My first year at Sheffield was a drug-fuelled journey of self-discovery without the shackles of my family’s opinions and omnipotent presence. There was never a sense of privacy at home. There were times whilst in college in Wales my parents would have people report back to them if I left on lunch and who I was seen with or have a couple class-mates report back to my aunt what I was doing on my breaks and lunches and with who.

Then I would be interrogated on these, my aunt claiming she saw me in a dream; because she was so pious, God was on her side and I was naïve enough to believe it.

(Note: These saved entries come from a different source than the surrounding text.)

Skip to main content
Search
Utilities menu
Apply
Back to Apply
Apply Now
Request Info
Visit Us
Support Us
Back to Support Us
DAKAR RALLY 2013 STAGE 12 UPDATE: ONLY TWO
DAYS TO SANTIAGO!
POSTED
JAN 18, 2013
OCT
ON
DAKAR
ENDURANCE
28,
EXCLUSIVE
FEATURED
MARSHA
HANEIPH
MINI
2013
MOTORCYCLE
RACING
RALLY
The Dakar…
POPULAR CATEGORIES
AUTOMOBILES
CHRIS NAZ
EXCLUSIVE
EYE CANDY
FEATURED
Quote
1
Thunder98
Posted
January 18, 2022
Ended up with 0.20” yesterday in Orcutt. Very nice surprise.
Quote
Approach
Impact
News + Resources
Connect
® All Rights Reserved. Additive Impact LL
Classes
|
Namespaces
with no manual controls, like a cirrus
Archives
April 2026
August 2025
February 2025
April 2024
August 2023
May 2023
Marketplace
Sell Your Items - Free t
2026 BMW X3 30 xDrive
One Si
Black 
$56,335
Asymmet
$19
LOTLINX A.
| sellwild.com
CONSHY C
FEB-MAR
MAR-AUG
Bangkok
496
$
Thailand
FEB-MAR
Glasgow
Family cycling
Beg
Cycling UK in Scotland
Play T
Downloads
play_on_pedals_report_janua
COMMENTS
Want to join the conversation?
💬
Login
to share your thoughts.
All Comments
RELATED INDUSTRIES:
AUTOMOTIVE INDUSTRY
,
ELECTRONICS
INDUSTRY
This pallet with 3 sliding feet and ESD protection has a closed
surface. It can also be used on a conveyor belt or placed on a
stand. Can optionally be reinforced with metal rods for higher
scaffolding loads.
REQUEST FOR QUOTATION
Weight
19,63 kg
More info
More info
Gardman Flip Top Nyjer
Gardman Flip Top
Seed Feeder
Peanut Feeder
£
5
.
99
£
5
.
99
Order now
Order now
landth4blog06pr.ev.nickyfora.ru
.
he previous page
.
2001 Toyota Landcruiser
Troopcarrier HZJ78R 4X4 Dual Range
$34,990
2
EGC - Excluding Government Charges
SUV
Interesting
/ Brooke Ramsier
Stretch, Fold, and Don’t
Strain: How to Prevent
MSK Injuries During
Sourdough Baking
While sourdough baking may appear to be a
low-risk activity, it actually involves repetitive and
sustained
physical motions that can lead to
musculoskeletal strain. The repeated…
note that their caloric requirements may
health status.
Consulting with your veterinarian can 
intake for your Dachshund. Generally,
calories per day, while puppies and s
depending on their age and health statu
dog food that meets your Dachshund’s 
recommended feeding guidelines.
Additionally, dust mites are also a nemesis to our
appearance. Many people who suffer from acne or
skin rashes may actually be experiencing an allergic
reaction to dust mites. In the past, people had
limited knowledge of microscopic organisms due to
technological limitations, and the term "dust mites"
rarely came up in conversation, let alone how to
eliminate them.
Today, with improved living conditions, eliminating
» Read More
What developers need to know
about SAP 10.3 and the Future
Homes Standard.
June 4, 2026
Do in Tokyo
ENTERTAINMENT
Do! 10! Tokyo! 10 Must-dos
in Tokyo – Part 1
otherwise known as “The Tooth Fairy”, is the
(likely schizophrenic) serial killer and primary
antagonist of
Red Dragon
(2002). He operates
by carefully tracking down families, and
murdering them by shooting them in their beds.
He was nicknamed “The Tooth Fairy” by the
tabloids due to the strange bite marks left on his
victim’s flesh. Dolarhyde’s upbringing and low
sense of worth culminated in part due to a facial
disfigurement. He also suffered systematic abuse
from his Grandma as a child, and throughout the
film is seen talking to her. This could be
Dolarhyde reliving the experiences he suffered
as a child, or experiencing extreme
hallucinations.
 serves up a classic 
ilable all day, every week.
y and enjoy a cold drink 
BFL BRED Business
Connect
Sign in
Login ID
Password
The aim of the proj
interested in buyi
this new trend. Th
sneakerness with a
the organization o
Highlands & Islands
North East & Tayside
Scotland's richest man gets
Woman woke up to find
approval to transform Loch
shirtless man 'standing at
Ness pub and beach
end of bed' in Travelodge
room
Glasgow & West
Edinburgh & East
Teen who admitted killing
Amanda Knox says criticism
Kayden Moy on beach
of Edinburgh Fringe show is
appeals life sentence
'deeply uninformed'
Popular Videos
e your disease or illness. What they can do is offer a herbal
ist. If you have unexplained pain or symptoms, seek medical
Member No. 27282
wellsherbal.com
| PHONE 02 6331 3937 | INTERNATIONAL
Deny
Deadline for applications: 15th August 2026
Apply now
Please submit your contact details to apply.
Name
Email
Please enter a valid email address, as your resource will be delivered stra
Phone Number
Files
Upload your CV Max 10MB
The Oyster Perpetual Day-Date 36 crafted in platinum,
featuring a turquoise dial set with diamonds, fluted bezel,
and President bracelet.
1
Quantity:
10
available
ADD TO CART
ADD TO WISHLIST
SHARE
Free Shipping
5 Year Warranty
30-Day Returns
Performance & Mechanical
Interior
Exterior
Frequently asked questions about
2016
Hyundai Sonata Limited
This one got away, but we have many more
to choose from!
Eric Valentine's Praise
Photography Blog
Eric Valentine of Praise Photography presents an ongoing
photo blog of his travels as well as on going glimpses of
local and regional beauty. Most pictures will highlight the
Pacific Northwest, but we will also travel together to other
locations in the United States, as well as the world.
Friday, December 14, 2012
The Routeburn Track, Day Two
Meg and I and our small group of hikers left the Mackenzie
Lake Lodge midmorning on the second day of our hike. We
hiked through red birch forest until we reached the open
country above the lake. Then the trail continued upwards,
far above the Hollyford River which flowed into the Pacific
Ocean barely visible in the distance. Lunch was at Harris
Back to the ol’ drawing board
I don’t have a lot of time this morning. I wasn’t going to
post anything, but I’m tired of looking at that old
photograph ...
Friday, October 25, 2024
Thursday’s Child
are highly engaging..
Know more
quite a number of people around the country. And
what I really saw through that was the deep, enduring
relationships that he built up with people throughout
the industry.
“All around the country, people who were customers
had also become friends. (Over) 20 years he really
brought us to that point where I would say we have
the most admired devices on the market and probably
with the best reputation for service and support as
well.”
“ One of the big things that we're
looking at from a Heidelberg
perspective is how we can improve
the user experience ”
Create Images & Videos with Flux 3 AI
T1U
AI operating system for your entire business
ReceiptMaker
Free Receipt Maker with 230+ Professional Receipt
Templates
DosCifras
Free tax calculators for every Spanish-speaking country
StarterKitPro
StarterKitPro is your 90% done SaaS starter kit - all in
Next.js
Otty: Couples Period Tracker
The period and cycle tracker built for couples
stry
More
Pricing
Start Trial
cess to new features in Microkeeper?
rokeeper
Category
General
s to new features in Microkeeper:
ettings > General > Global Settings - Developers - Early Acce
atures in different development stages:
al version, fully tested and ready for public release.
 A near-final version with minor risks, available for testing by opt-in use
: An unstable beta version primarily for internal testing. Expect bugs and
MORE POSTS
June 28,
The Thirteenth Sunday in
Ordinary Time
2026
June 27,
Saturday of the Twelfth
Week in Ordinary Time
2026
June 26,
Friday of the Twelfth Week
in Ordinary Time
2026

Until I moved out, that is and could see from a different perspective. Despite that, those same feeling of being watched never left me and I would, at times, swear I could see someone standing and watching me in the corner of the Law school library or after a night out driving by in a taxi. The paranoia developed into full-fledged delusions and I would extrapolate scenarios of people being out to get me simply from seeing the same person twice in the same building or friends asking me out to do normal things.

I must add, though, it probably didn’t help that I was smoking copious amounts of strong marijuana. This, I found, was the only thing helping me cope with the newly found extreme social anxiety. The weed, aside, my semi-frequent psychedelic sojourns with LSD, 2-PCB and ketamine also probably all had supporting roles in the production of my insanity but I digress.

Finding Mum

I began actively looking for my mum on the internet and through my dad. Eventually, my dad got in touch with my mums’ sister in Canada and from there I found out where my mum was. I didn’t wait long before catching a flight to Ottawa, Canada to finally be reunited with my birth mum.

I met my mum and was presented with the result of the mental anguish she was subjected to as a result of me being taken away from her and being lied to about my death. I met an addict, coming out of prison after a seven year bid for being the driver in a fatal drink driving accident. My mother was not the glamourous image I had painted in my head but nonetheless she was my mother so I attempted to acquaint myself with her.

Finding Myself

It was at this point that I found out about my different identity, different date of birth – a whole other family that physically looked like me. I was elated but at the same time I felt utterly confused. I had been lied to my whole life and manipulated. I was shown a certain perspective of a larger story and I wasn’t even who I thought I was. The months that followed these revelations fertilised the onset of a personality disorder in the depths of an identity crisis.

My thinking voice developed a completely different voice of its own; different in tonality, accent and mannerisms, until eventually it became a loud and audible whisper that to this day, still comforts me.

I’ve adopted it as part of my everyday life and it’s that voice, I’ve come to realise, that I write with. While that voice was growing in tangibility, another was bubbling in the pits of my mind and it was causing me distress. It was not a benevolent voice and it was borne from the pain, confusion and humiliation I had recently been party to. It wanted to hurt, see pain in others to alleviate my own and it was at this point that I realised the seriousness of my condition.

I sought professional help and although it is perpetual inner battle, each day I’m learning how to identify the tools to help me curb what’s in my head and lead a fulfilling life. Writing and composing my poetry and music opened the windows and blinds in my psyche and from time to time, we can see the sunshine.

Now, although I’m not where I aspire to get to, I’m comfortable and doing my part as a functioning member of society, something I wouldn’t have thought possible with my pre-conceived notion of mental health and the stigmas surrounding it.

I now work in the banking industry for one of the top banks in Canada and recently have been acknowledged and awarded as one of the top revenue earners and performers of the past year.

I know for a fact I have my two and half month manic phase to thank for that, so I will always embrace the kinks in psychological makeup and the voices that come with them.